## Problem details
Print the data below exactly, but only the lines from the one containing "right elbow: (534, 227)" down to the one containing "left hip: (541, 252)", inclusive.

## Source information
..............................
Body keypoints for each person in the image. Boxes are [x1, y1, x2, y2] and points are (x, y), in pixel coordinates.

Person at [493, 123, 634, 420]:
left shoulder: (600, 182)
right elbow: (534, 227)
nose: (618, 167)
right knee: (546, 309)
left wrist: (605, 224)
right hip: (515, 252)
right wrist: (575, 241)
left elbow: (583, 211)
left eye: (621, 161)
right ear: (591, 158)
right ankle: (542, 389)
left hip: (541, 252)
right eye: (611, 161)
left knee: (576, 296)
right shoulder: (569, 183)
..............................
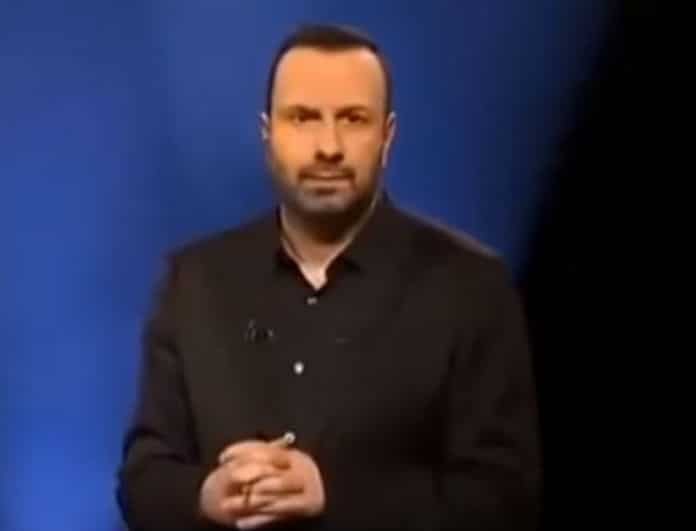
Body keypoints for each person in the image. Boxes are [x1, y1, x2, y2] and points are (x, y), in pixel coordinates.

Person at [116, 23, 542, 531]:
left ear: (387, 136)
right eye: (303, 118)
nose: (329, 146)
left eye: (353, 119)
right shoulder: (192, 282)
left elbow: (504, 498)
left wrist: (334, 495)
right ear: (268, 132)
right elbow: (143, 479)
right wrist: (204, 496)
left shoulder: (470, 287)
..............................
## Answer to the exercise
right elbow: (534, 227)
nose: (618, 167)
right knee: (546, 309)
left wrist: (605, 224)
right hip: (515, 252)
right wrist: (575, 241)
left elbow: (583, 211)
left eye: (621, 161)
right ear: (591, 158)
right ankle: (542, 389)
left hip: (541, 252)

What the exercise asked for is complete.